I earned my BFA at UMass Amherst in 2007, where I studied painting, ceramics, printmaking, and digital media; though what shaped me as much as any studio was a long-standing love of math. The connection between logic and creativity has been visible in my work for many years.
In my twenties, I spent time working at a local pottery studio, learning the ins and outs of a kiln and developing tile making processes that still live inside my mosaic work today. I later earned my MAT degree at Salem State University, and completed my student teaching at the Amesbury Middle School in Massachusetts.
Shortly after student teaching, I was hired as the Upper School Art Teacher at Sparhawk School in Amesbury, MA. Teaching at a progressive school gave me something rare: the freedom to build curriculum from scratch and learn alongside my students and colleagues. I was able to teach all of the media I loved — Photoshop, silkscreening, photography, woodcut printmaking, mural arts, and just about anything else I could get my hands on. Every year, our art show was structured so students could sell their own work, giving them a real taste of what it means to be an artist in the real world.
During my years as an educator, I developed and led a Steamroller Printmaking event, using a 2-ton steamroller to print giant woodcuts created by Sparhawk School students. The event included a collaboration with Amesbury Middle School, whose students printed giant collagraphs inspired by their Egyptian mummy curriculum.
More recently, I collaborated with River Valley Charter School in Newburyport on the "Building a Better World" mosaic wave mural in downtown Amesbury— coming in not with my own project, but in support of theirs. There's something I genuinely love about that kind of work: bringing my own experience and skills to someone else's vision and helping them find the path from idea to reality. That experience reaffirmed something I've always believed, that making art together has a magic that goes far beyond the finished piece.
Helping others find and shape their own creative voice is still the center of everything I do.

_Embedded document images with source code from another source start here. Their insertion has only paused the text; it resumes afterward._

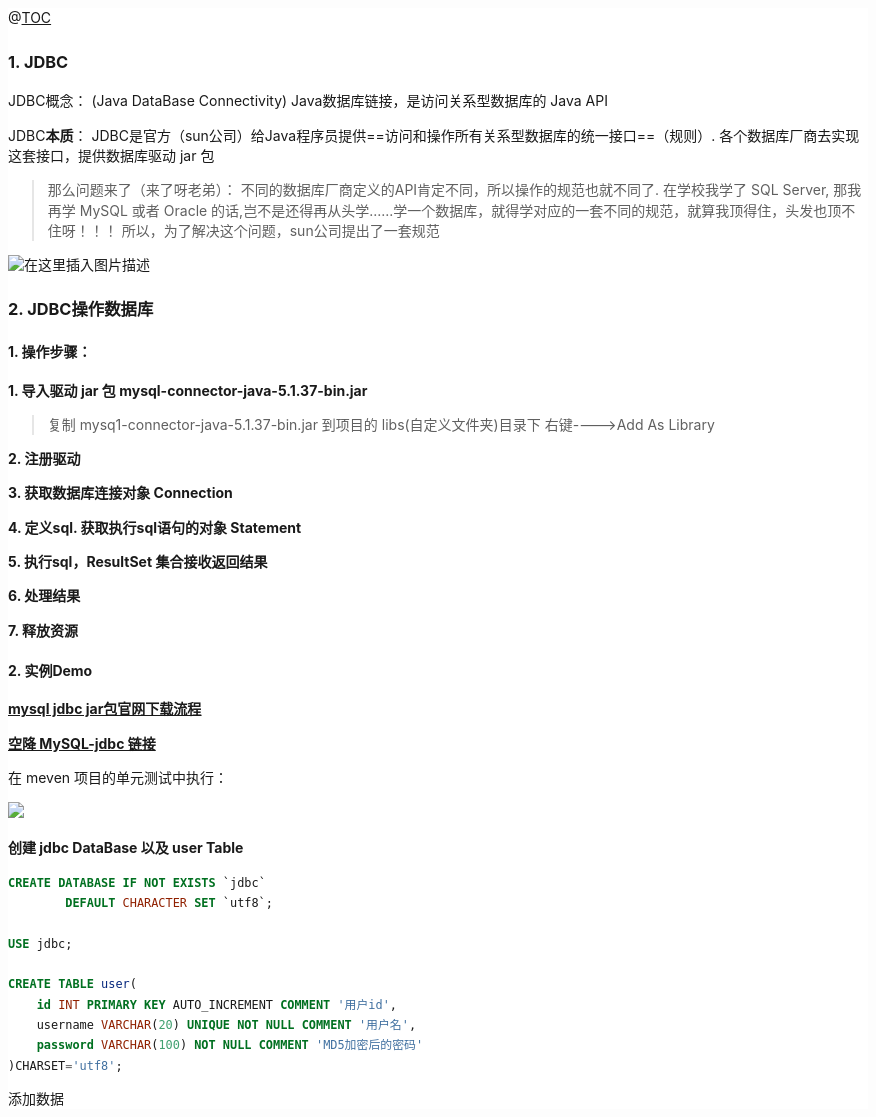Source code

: ﻿@[TOC](JDBC实现数据库增删改查)
### 1. JDBC
JDBC概念： (Java DataBase Connectivity) Java数据库链接，是访问关系型数据库的 Java API

JDBC**本质**： JDBC是官方（sun公司）给Java程序员提供==访问和操作所有关系型数据库的统一接口==（规则）. 各个数据库厂商去实现这套接口，提供数据库驱动 jar 包

> 那么问题来了（来了呀老弟）：
> 不同的数据库厂商定义的API肯定不同，所以操作的规范也就不同了. 在学校我学了 SQL Server, 那我再学 MySQL 或者 Oracle 的话,岂不是还得再从头学......学一个数据库，就得学对应的一套不同的规范，就算我顶得住，头发也顶不住呀！！！
> 所以，为了解决这个问题，sun公司提出了一套规范

![在这里插入图片描述](https://img-blog.csdnimg.cn/2019080610343646.png?x-oss-process=image/watermark,type_ZmFuZ3poZW5naGVpdGk,shadow_10,text_aHR0cHM6Ly9ibG9nLmNzZG4ubmV0L3dlaXhpbl80MzIzMjk1NQ==,size_16,color_FFFFFF,t_70)
### 2. JDBC操作数据库
#### 1. 操作步骤：
**1. 导入驱动 jar 包 mysql-connector-java-5.1.37-bin.jar**
>复制 mysq1-connector-java-5.1.37-bin.jar 到项目的 libs(自定义文件夹)目录下
右键---->Add As Library

**2. 注册驱动**

**3. 获取数据库连接对象 Connection**

**4. 定义sql. 获取执行sql语句的对象 Statement**

**5. 执行sql，ResultSet 集合接收返回结果**

**6. 处理结果**

**7. 释放资源**
#### 2. 实例Demo
[**mysql jdbc jar包官网下载流程**](https://blog.csdn.net/qq_38049314/article/details/81743809)

[**空降 MySQL-jdbc 链接**](https://dev.mysql.com/downloads/connector/j/)

在 meven 项目的单元测试中执行：

<img src = "https://img-blog.csdnimg.cn/20190806113226402.png?x-oss-process=image/watermark,type_ZmFuZ3poZW5naGVpdGk,shadow_10,text_aHR0cHM6Ly9ibG9nLmNzZG4ubmV0L3dlaXhpbl80MzIzMjk1NQ==,size_16,color_FFFFFF,t_70" width = "50%">

**创建 jdbc DataBase 以及 user Table**

```sql
CREATE DATABASE IF NOT EXISTS `jdbc`
        DEFAULT CHARACTER SET `utf8`;

USE jdbc;

CREATE TABLE user(
    id INT PRIMARY KEY AUTO_INCREMENT COMMENT '用户id',
    username VARCHAR(20) UNIQUE NOT NULL COMMENT '用户名',
    password VARCHAR(100) NOT NULL COMMENT 'MD5加密后的密码'
)CHARSET='utf8';

```
添加数据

Medicine Vial Cap Mosaic, 2016
My mother, who worked at Beverly Hospital, collected the tops of medicine vial caps to complete this student built mosaic.

From Photoshop to Silkscreen, 2017
Much of my curriculum was built around visualizing student voices. I also combined available tools for each project, allowing students to bridge media together and watch as their art moved from the computer into the real world.

Camera Obscura, 2015
One of the first projects I developed was turning our computer lab into a giant camera obscura. We cut off all of the light into the building by covering the windows with trash bags, and then cut a small circle to allow light to stream into the room. The image projected upside down onto a piece of foam board in the classroom, showing the students the science behind a camera.

Jimi Hendrix, Spray Paint on Records, 2016.
During an upcycling class, students took a field trip to a recycling center where we found a box full of records. This student then created a giant stencil, and used spray paint to create a portrait of the artist, Jimi Hendrix.

Ceramic Mosaic Mural, 2019
An ocean themed mosaic mural was created by 11 mural arts students over the course of four weeks.

Wood Stencils, 2018
Students created images in Photoshop and converted the image to work with a CNC router, carving a stencil out of wood. We then used the stencils to create spray painted images.

Acrylic Painting, 2019

Street Art, 2017.
Students used various media to create street art inspired work, including photoshop, stencils, silkscreening and spray paint.